Wie aber kann man den ständigen Wechsel zwischen Aufschwung und Abschwung erklären? Allgemein versteht man unter Konjunktur mehr oder weniger regelmäßig auftretende Schwankungen der gesamtwirtschaftlichen Nachfrage. Man mißt sie in erster Linie daran, wie stark die Produktionskapazitäten der Unternehmen ausgelastet sind. Während im Konjunkturboom nahezu Vollauslastung herrscht, sind in der Rezession die Produktionsanlagen der Industrie oft nur zu 70% beschäftigt. Dementsprechend ist im Boom auch die Nachfrage nach Arbeitskräften hoch, während es in der Rezession zu Entlassungen und Arbeitslosigkeit kommt.

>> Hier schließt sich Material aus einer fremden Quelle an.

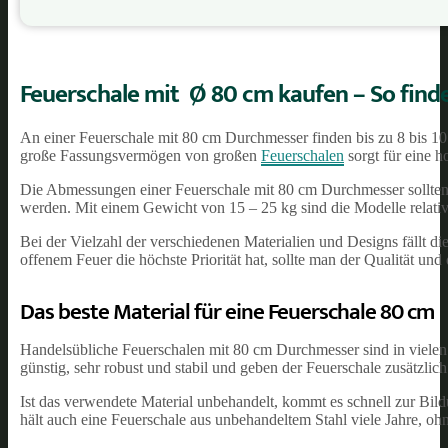
Feuerschale mit Ø 80 cm kaufen – So finde
An einer Feuerschale mit 80 cm Durchmesser finden bis zu 8 bis 1
große Fassungsvermögen von großen
Feuerschalen
sorgt für eine h
Die Abmessungen einer Feuerschale mit 80 cm Durchmesser sollten n
werden. Mit einem Gewicht von 15 – 25 kg sind die Modelle relat
Bei der Vielzahl der verschiedenen Materialien und Designs fällt d
offenem Feuer die höchste Priorität hat, sollte man der Qualität u
Das beste Material für eine Feuerschale 80 cm
Handelsübliche Feuerschalen mit 80 cm Durchmesser sind in vielen F
günstig, sehr robust und stabil und geben der Feuerschale zusätzlich 
Ist das verwendete Material unbehandelt, kommt es schnell zur Bildu
hält auch eine Feuerschale aus unbehandeltem Stahl viele Jahre, oh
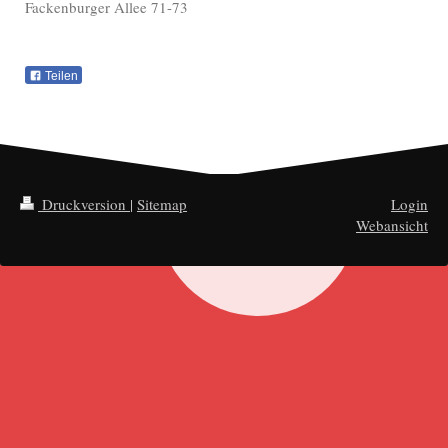
Fackenburger Allee 71-73
Teilen
Druckversion
|
Sitemap
Login
Webansicht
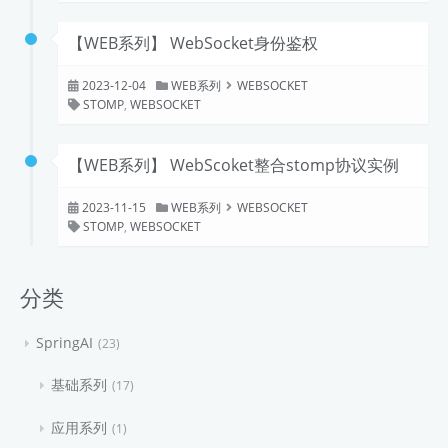
【WEB系列】 WebSocket身份鉴权
2023-12-04
WEB系列
WEBSOCKET
STOMP
,
WEBSOCKET
【WEB系列】 WebScoket整合stomp协议实例
2023-11-15
WEB系列
WEBSOCKET
STOMP
,
WEBSOCKET
分类
SpringAI
23
基础系列
17
应用系列
1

Vereinfacht kann man sich die Konjunktur als eine Sinuskurve vorstellen, ähnlich wie eine Radiowelle. Natürlich entsprechen die Schwankungen der Nachfrage in der Realität nicht genau diesem idealisierten Bild. Auch die Länge eines Konjunkturzyklus ist recht unterschiedlich, meist liegt zwischen zwei Tiefpunkten ein Zeitraum von fünf bis sieben Jahren. Früher glaubte man sogar, daß sich dabei mehrere Wellen von unterschiedlicher Dauer überlagern. Der österreichische Ökonom Josef Schumpeter unterschied in seinem Buch "Business Cycles" von 1939 drei solcher Wellen, die er nach ihren Entdeckern benannte: Die drei- bis vierjährigen "Kitchins", die meist mit Schwankungen der Lagerhaltung erklärt werden, die siebenjährigen "Juglars", die auf Investitionszyklen zurückgehen sollen, und die 50jährigen "Kondratieffs", die als Bauzyklen gelten.

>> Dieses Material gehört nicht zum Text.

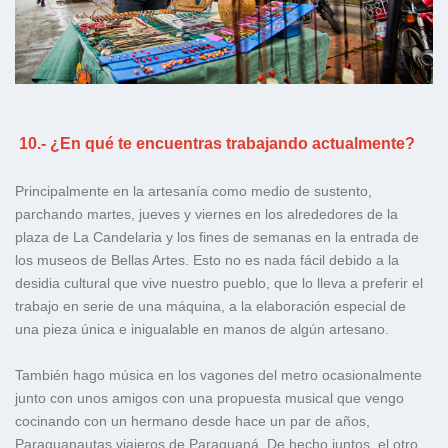
10.- ¿En qué te encuentras trabajando actualmente?
Principalmente en la artesanía como medio de sustento,
parchando martes, jueves y viernes en los alrededores de la
plaza de La Candelaria y los fines de semanas en la entrada de
los museos de Bellas Artes. Esto no es nada fácil debido a la
desidia cultural que vive nuestro pueblo, que lo lleva a preferir el
trabajo en serie de una máquina, a la elaboración especial de
una pieza única e inigualable en manos de algún artesano.
También hago música en los vagones del metro ocasionalmente
junto con unos amigos con una propuesta musical que vengo
cocinando con un hermano desde hace un par de años,
Paraguanautas viajeros de Paraguaná. De hecho juntos, el otro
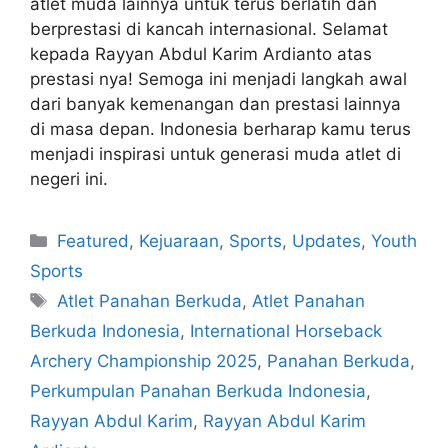
atlet muda lainnya untuk terus berlatih dan
berprestasi di kancah internasional. Selamat
kepada Rayyan Abdul Karim Ardianto atas
prestasi nya! Semoga ini menjadi langkah awal
dari banyak kemenangan dan prestasi lainnya
di masa depan. Indonesia berharap kamu terus
menjadi inspirasi untuk generasi muda atlet di
negeri ini.
Featured
,
Kejuaraan
,
Sports
,
Updates
,
Youth
Sports
Atlet Panahan Berkuda
,
Atlet Panahan
Berkuda Indonesia
,
International Horseback
Archery Championship 2025
,
Panahan Berkuda
,
Perkumpulan Panahan Berkuda Indonesia
,
Rayyan Abdul Karim
,
Rayyan Abdul Karim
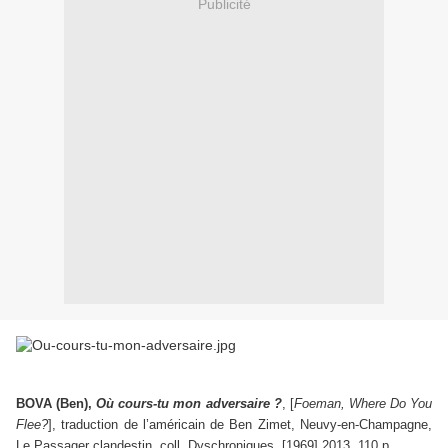
Publicité
BOVA (Ben),
Où cours-tu mon adversaire ?
, [
Foeman, Where Do You
Flee?
], traduction de l’américain de Ben Zimet, Neuvy-en-Champagne,
Le Passager clandestin, coll. Dyschroniques, [1969] 2013, 110 p.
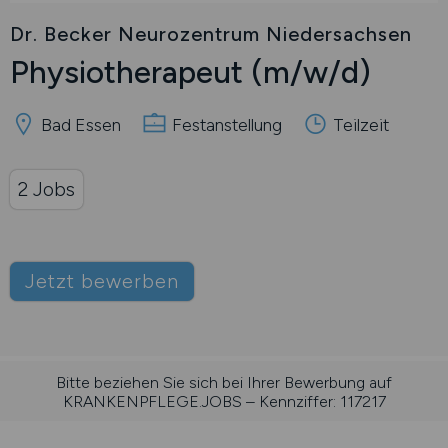
Dr. Becker Neurozentrum Niedersachsen
Physiotherapeut
(m/w/d)
Bad Essen
Festanstellung
Teilzeit
2 Jobs
Jetzt bewerben
Bitte beziehen Sie sich bei Ihrer Bewerbung auf
KRANKENPFLEGE.JOBS – Kennziffer: 117217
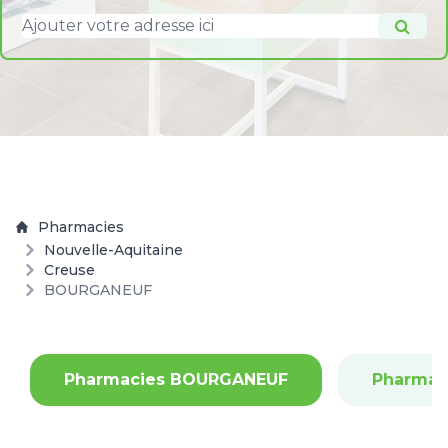
Pharmacies
Nouvelle-Aquitaine
Creuse
BOURGANEUF
Pharmacies BOURGANEUF
Pharmac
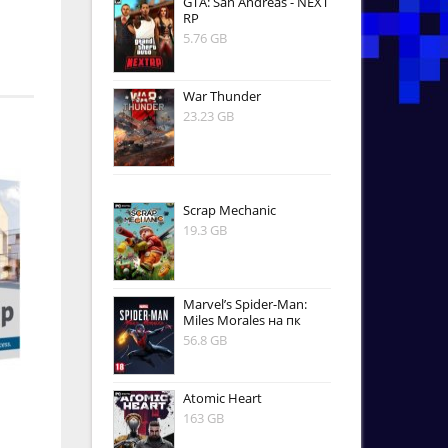
GTA: San Andreas - NEXT
RP
5.76 GB
War Thunder
23.23 GB
Scrap Mechanic
19.3 GB
Marvel’s Spider-Man:
Miles Morales на пк
56.8 GB
Atomic Heart
163 GB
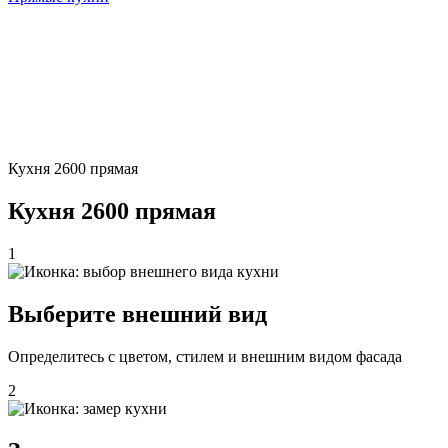
Кухня 2600 прямая
Кухня 2600 прямая
1
Выберите внешний вид
Определитесь с цветом, стилем и внешним видом фасада
2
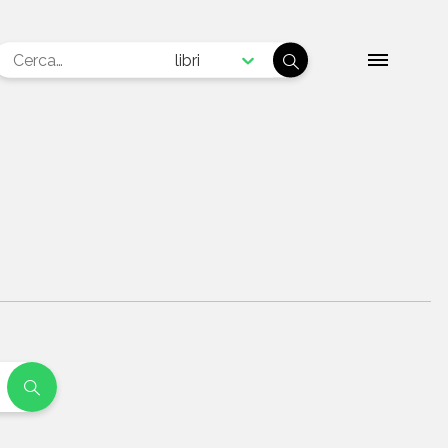
libri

Diese Einteilung wird heute allerdings kaum noch verwendet, sicher nachweisbar sind auch nur die von dem französischen Konjunkturforscher Clement Juglar (1819 - 1905) beobachteten Zyklen mittlerer Dauer. Schon in vorindustrieller Zeit sind Schwankungen der Wirtschaftsaktivität beobachtet worden. Damals gab es allerdings noch keine systematischen Produktionsstatistiken, wenngleich sich einige frühe Ökonomen wie z.B. William Petty (1623 - 1687) bereits darum bemühten.
Daher mußte man zu Hilfsgrößen greifen, um den Konjunkturverlauf zu verfolgen. Schumpeter berichtet, daß dazu sogar die Zahl der sonntäglichen Kirchbesuche herangezogen wurde: In Krisenzeiten waren die Gotteshäuser voll, aber wenn es den Menschen gut ging, ließ die Frömmigkeit im allgemeinen nach. Schumpeter war zwar ein Zeitgenosse von Keynes, aber in der Frage der Konjunkturerklärung gingen ihre Meinungen weit auseinander. Auch heute ist noch umstritten, worauf die konjunkturellen Schwankungen letztlich zurückzuführen sind.
In der vorindustriellen Zeit bis etwa zur Mitte des 19. Jahrhunderts, als die volkswirtschaftliche Produktion noch zum größten Teil aus landwirtschaftlichen Gütern bestand, machte man die Ernteschwankungen dafür verantwortlich. Mißernten führten zu hohen Preisen und verteuerten damit auch die Produktion in allen nachgelagerten Wirtschaftsstufen, weil die Kosten für landwirtschaftliche Vorprodukte stiegen.